Now, all of these critiques could 'fix' the work, in some way. Some of these critiques are worse than others, but there is only one critique in this list that is completely appropriate.

Can you guess?

That's right. The second one. It's the only critique that works to improve what is already there, instead of trying to alter the artist's vision of the image overall. It's also providing information on how to change it, and (as a bonus!) gives resources on how to do so. By listening to the 2nd critique, the artist can improve their work and get better at it, instead of giving up, covering up, or giving in.

Certainly, there is a time and place to use techniques expressed in critique 3 & 4, but these should largely be limited to suggestion with a following reason.

Which brings me to the second trait:

2. It is honest, objective or acceptably subjective - it focuses on what can be reasonably fixed.

There is a large difference between a subjective critique, and an objective critique.

In the previous section, critique number four would be considered a subjective critique. The image may or may not need more depth - perhaps the artist did not want to put trees and bushes in the way. Subjective critiques often point out things that are of a personal viewpoint or taste, but may or may not be a bad critique in essence.

Let's make number four a better subjective critique:

"Something that I can suggest, if you want to give the image more depth, is to put something in the foreground. Placing a bush or a tree there can make the image look more three-dimensional."

This is all someone needs in terms of suggestively improving a piece, within reason. It's subjective, but still helpful and reasonable. The only problem with a critique like this, is that it is not a critique that focuses on something solid within the work. It only holds merit

Foremost, the best sort of critique is certainly an objective critique. Let's use critique number 2 again as an example:

"The hands are too big, and the feet are only partially drawn. The foot should be as long as the forearm, and the hand should be about the size of her face."

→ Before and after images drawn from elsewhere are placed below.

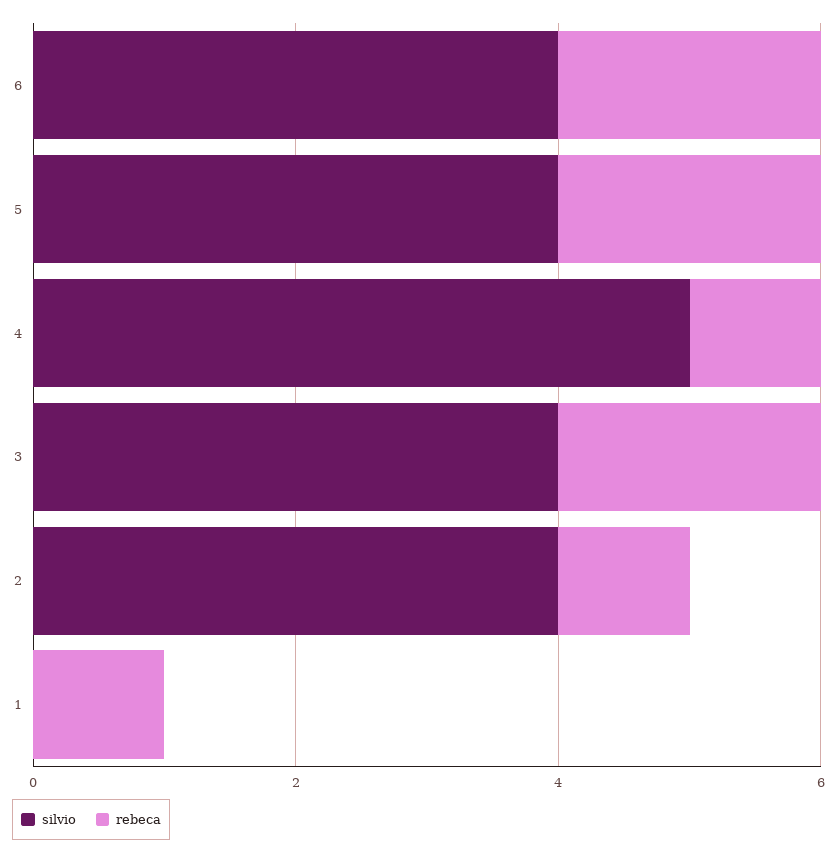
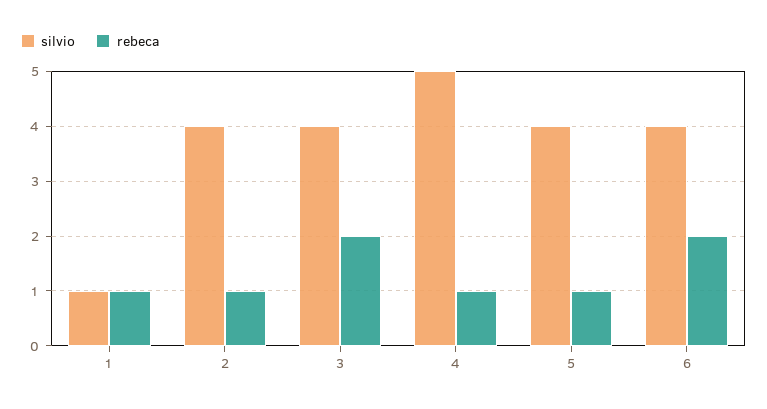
  {
    "silvio": {
      "6": 4,
      "5": 4,
      "4": 5,
      "3": 4,
      "2": 4,
-     "1": 0
+     "1": 1
    },
    "rebeca": {
      "6": 2,
-     "5": 2,
+     "5": 1,
      "4": 1,
      "3": 2,
      "2": 1,
      "1": 1
    }
  }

This specifically talks about a part of the work that needs to be attended to, instead of simply hinting at something that isn't there.

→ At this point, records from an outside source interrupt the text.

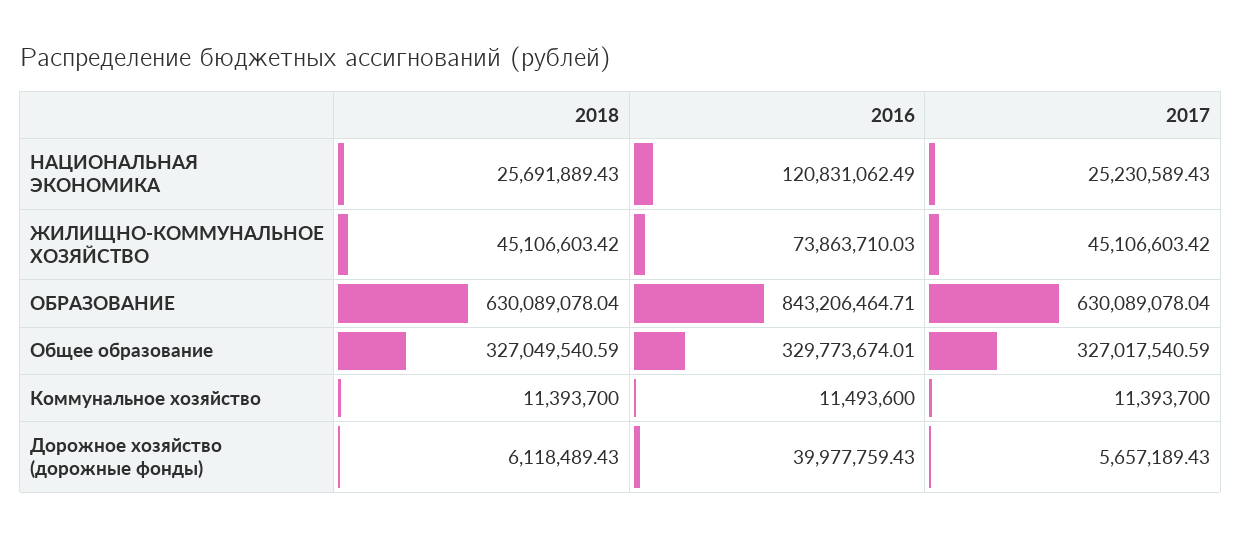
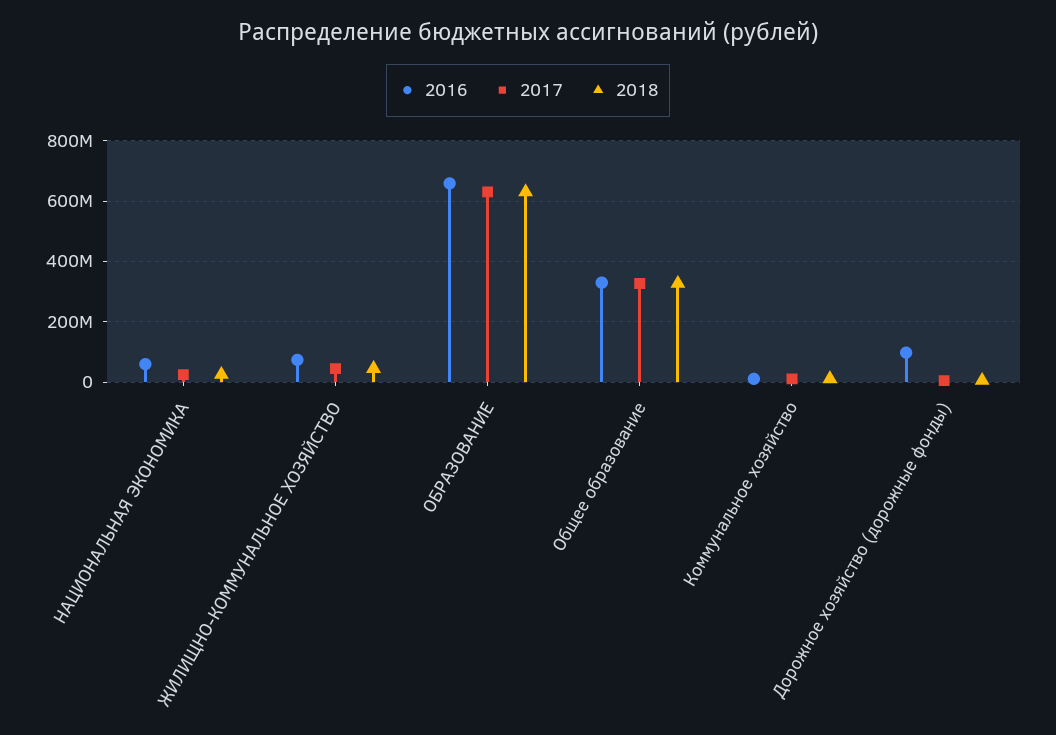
  {
    "2018": {
      "НАЦИОНАЛЬНАЯ ЭКОНОМИКА": 25691889.43,
      "ЖИЛИЩНО-КОММУНАЛЬНОЕ ХОЗЯЙСТВО": 45106603.42,
      "ОБРАЗОВАНИЕ": 630089078.04,
      "Общее образование": 327049540.59,
      "Коммунальное хозяйство": 11393700,
      "Дорожное хозяйство (дорожные фонды)": 6118489.43
    },
    "2016": {
-     "НАЦИОНАЛЬНАЯ ЭКОНОМИКА": 120831062.49,
+     "НАЦИОНАЛЬНАЯ ЭКОНОМИКА": 60000000,
      "ЖИЛИЩНО-КОММУНАЛЬНОЕ ХОЗЯЙСТВО": 73863710.03,
-     "ОБРАЗОВАНИЕ": 843206464.71,
+     "ОБРАЗОВАНИЕ": 660000000,
      "Общее образование": 329773674.01,
      "Коммунальное хозяйство": 11493600,
-     "Дорожное хозяйство (дорожные фонды)": 39977759.43
+     "Дорожное хозяйство (дорожные фонды)": 100000000
    },
    "2017": {
      "НАЦИОНАЛЬНАЯ ЭКОНОМИКА": 25230589.43,
      "ЖИЛИЩНО-КОММУНАЛЬНОЕ ХОЗЯЙСТВО": 45106603.42,
      "ОБРАЗОВАНИЕ": 630089078.04,
      "Общее образование": 327017540.59,
      "Коммунальное хозяйство": 11393700,
      "Дорожное хозяйство (дорожные фонды)": 5657189.43
    }
  }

Note that both examples are also within applicable reason. These things can be fixed easily. Even the subjective critique is an easy addition to the image. Suggesting the image be altered so that the horse is a grizzly bear and the woman is a gnome wearing a sock for a hat - while awesome in theory - is not within reason.

3. Well-articulated and self-aware.

A good critique is well-thought-out and well-spoken. It is aware that it is a critique, offers different opinions, and ideally encourages as much as it criticizes. When you criticize someone's work, keep in mind that you're speaking to a human being, and applying personal viewpoints to something that is not your own. When you're being criticized, keep in mind that you are listening to a human being - they can only give so much in the way of applicable criticism.

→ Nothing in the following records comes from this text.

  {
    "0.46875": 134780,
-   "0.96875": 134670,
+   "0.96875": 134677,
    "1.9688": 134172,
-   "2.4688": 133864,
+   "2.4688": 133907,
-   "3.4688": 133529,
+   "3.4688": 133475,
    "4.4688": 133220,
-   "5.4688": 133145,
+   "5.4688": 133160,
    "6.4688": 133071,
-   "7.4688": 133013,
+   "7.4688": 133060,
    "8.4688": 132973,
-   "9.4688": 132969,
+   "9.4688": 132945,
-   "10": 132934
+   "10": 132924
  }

In other words, the criticism should really know what it's talking about.

Let's use number 3 from the list as an example this time. This is actually a very poor critique, as it suggests the individual themselves is not a very good artist - instead of sticking with, and learning something new to fix the problem (learning how to draw hands/feet), they give stagnant advice: they suggest that parts of the image should be purposefully 'covered up' and 'hidden'.

While this is good advice in some situations, it shouldn't be made into a habit. Here's a much better way to word that critique:

"A trick some artists use when they're just starting out is using parts of the environment, clothes, and hair to strategically cover parts of the image they can't draw well. They have the face turned away from the image, to keep from drawing faces. They cover the feet with cloth and stick hands in pockets. It's a good temporary solution, and you could use it in this image, here, but you really need to practice and learn how to draw hands and feet properly."